──────── Exercise material

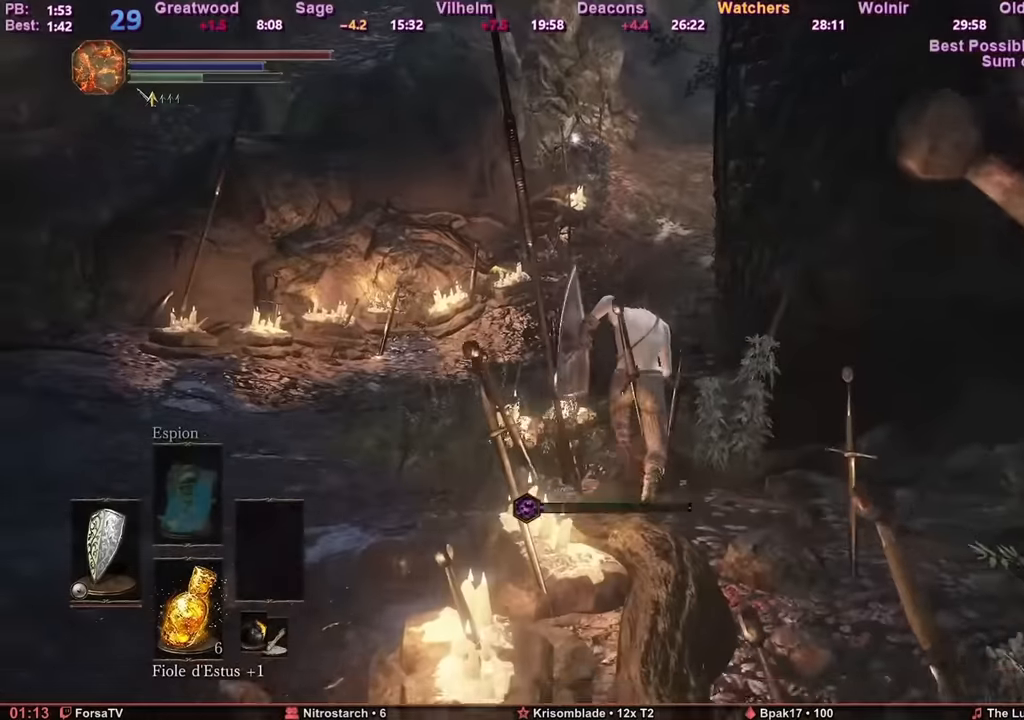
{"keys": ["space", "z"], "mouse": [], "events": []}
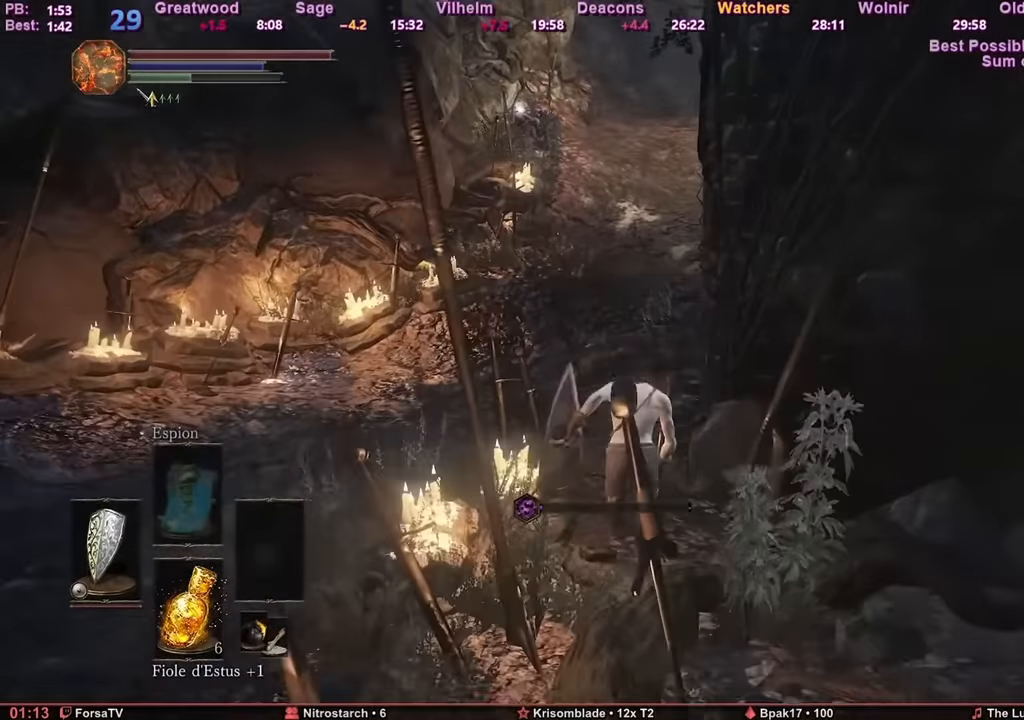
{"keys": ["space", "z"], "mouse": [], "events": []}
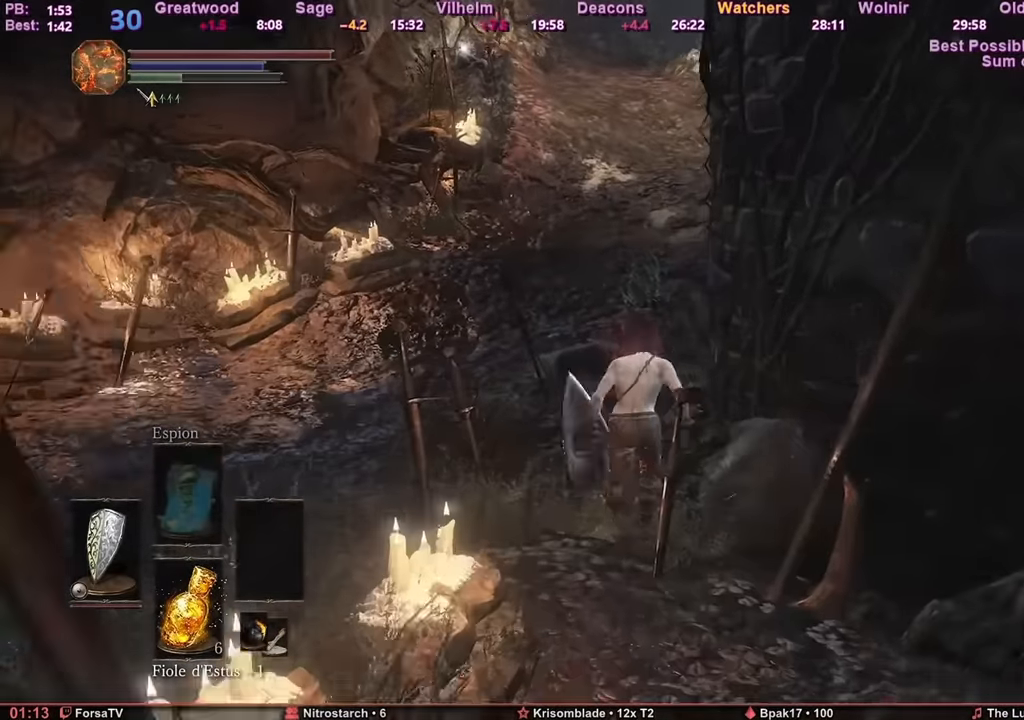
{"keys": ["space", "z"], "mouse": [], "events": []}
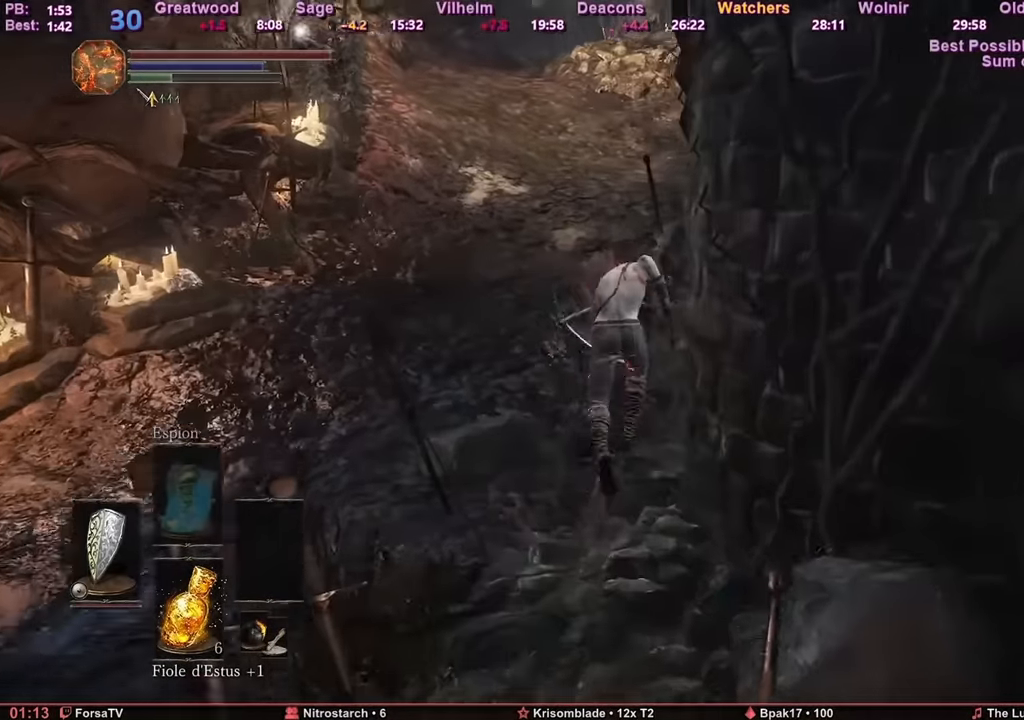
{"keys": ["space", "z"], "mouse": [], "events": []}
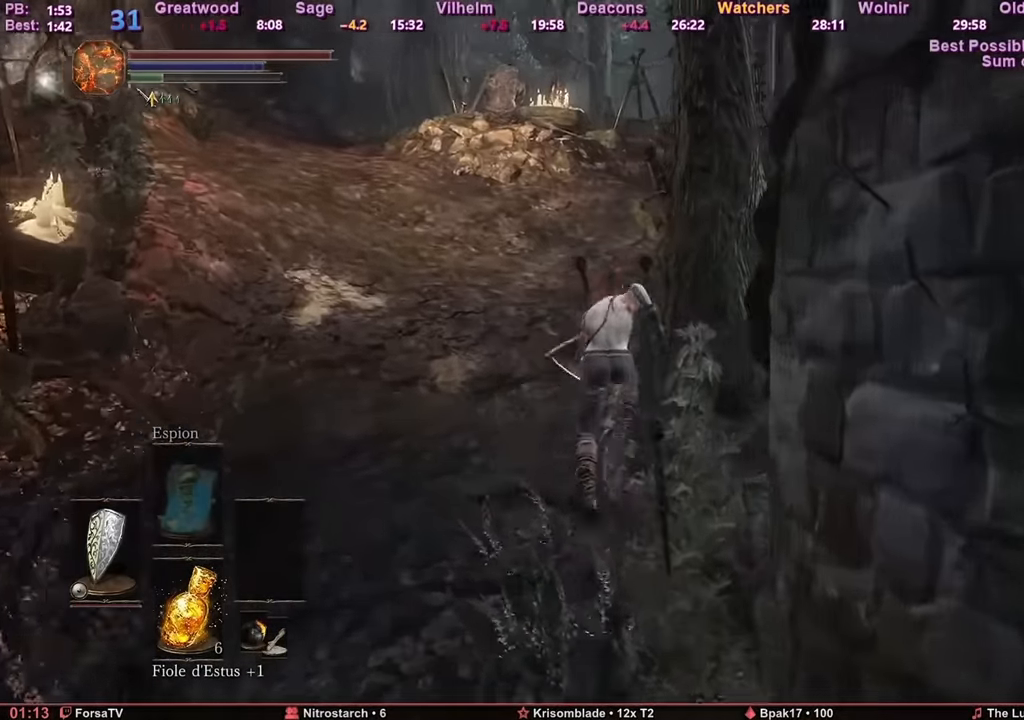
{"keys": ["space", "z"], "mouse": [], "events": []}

────────────────

Without the pictures, write out every entry exactly as it appears.

{"keys": ["space", "z"], "mouse": [], "events": []}
{"keys": ["space", "z"], "mouse": [], "events": []}
{"keys": ["space", "z"], "mouse": [], "events": []}
{"keys": ["space", "z"], "mouse": [], "events": []}
{"keys": ["space", "z"], "mouse": [], "events": []}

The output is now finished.